In the case of Conway v. N.E.P. Sno Trails, Inc., No. 15-CV-6543 (C.P. Lacka. Co. Dec. 4, 2020 Nealon, J.), the court granted a landowner’s Motion for Summary Judgment but denied a snowmobile club’s Motion for Summary Judgement in a case arising out of a snowmobile accident.
The court noted that, under the Recreational Use of Land and Water Act, the owner or occupant of land made available to the public for recreational use is immune from negligence liability for harm caused by a dangerous condition, unless the owner or occupant “charges the recreational user” to enter or use the land.
Absent any such monetary charge, the owner or occupant of the land may be liable only for “willful or malicious failure to guard or warn” against a dangerous condition or activity.
In this matter, both the landowner and the snowmobile club filed Motions for Summary Judgment on the grounds that the snowmobiler could not establish a cognizable duty in order to sustain a tort claim under the Recreational Use of Land and Water Act. The snowmobile club alternatively argued that it owed no duty to the snowmobiler who had assumed the risk of his own injury.
After noting that the landowner had not charged either the snowmobile club or the snowmobiler any fee to enter its land or to use the trail, the court noted that the Defendant landowner was entitled to summary judgement under the Act. The court also noted that there was no allegation or evidence that the landowner was chargeable with a willful or malicious failure to guard or warn against the dangerous condition.

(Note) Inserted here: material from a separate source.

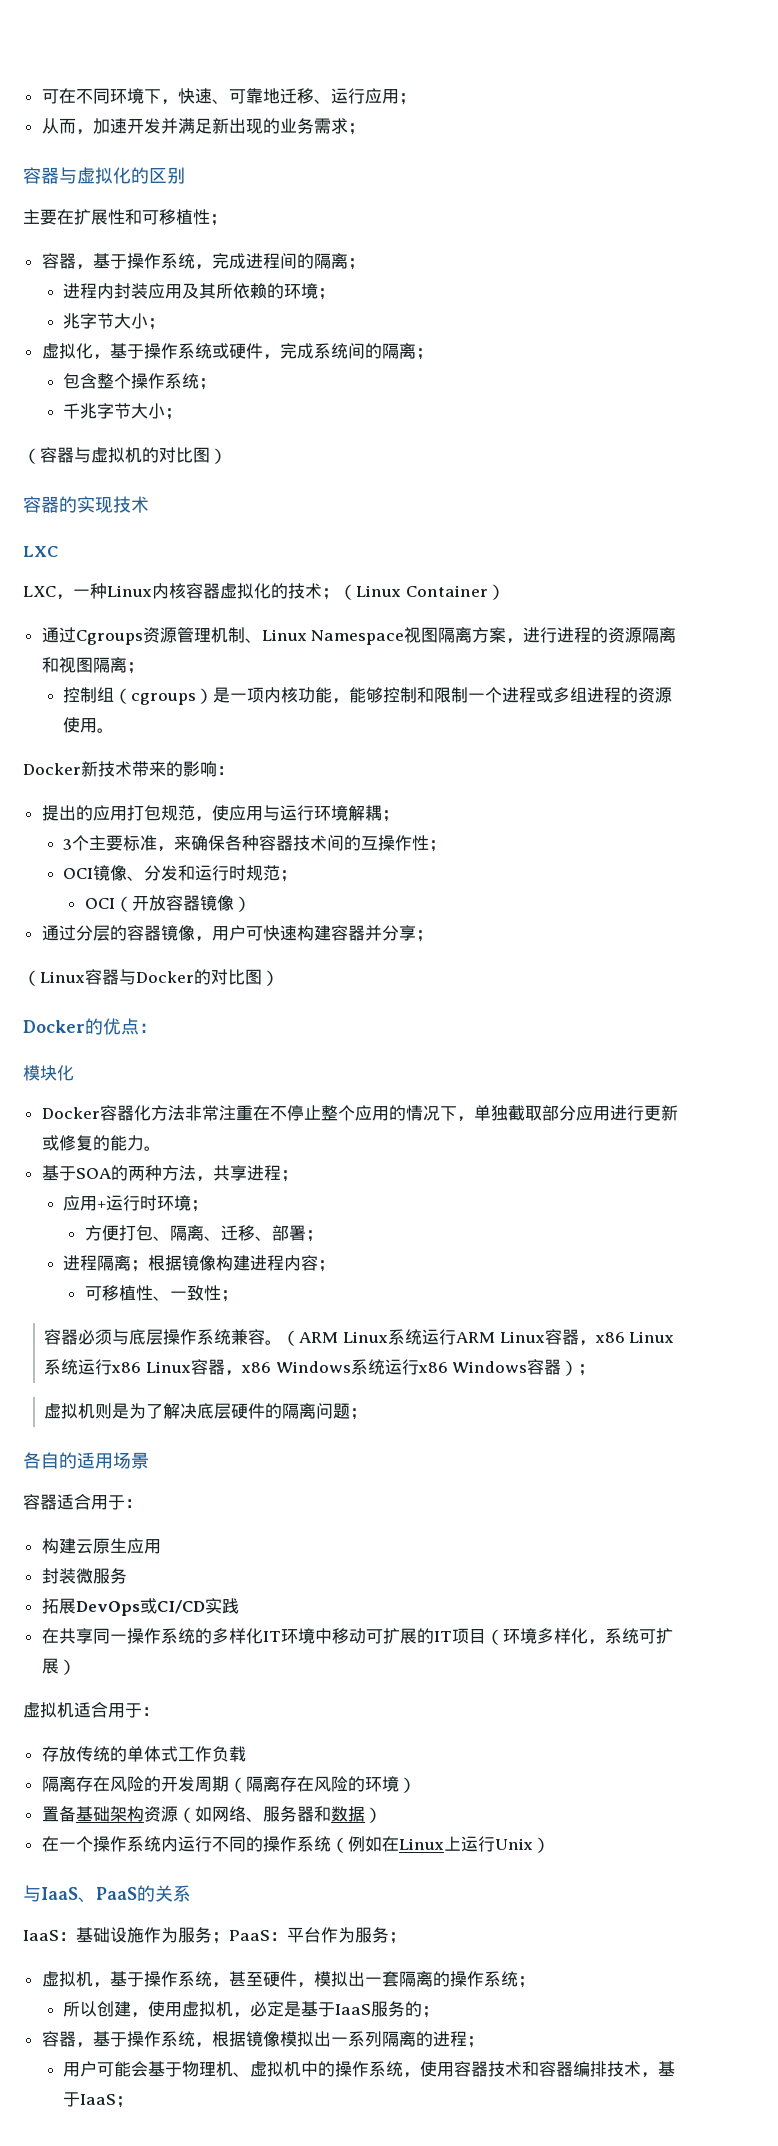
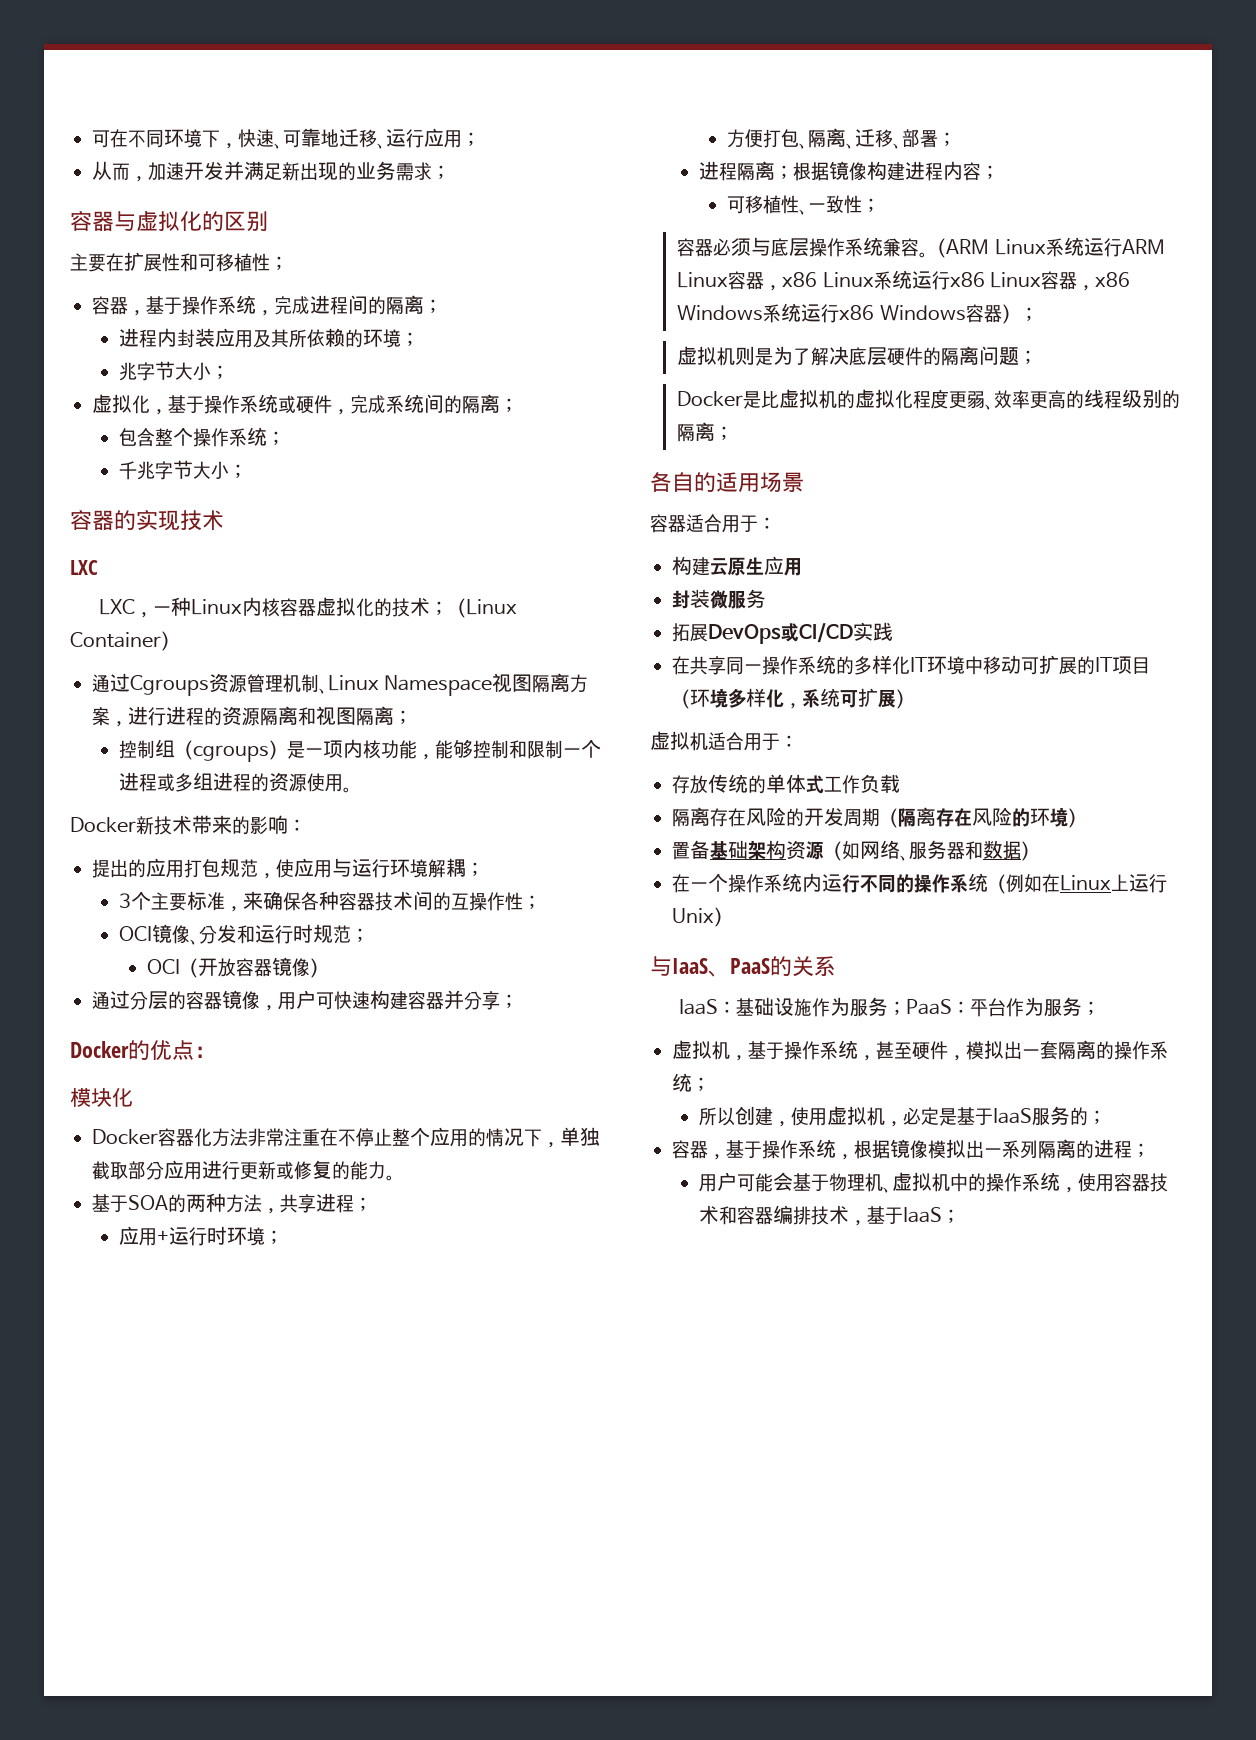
[23,447,227,464] // （容器与虚拟机的对比图） -> (248, 471) none
[23,969,279,986] // （Linux容器与Docker的对比图） -> (518, 1001) none
(368, 1414) none -> [677,389,1181,410] [677,422,734,442] // Docker是比虚拟机的虚拟化程度更弱、效率更高的线程级别的隔离；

With regards to the motion filed by the snowmobile club, the court denied the Motion for Summary Judgment filed by the snowmobile club as there were issues of fact as to whether the club charged the Plaintiff a fee to use the trail. The court also found issues of act as to whether the snowmobiler had assumed the risk. As such, the snowmobile club’s Motion for Summary Judgment was denied.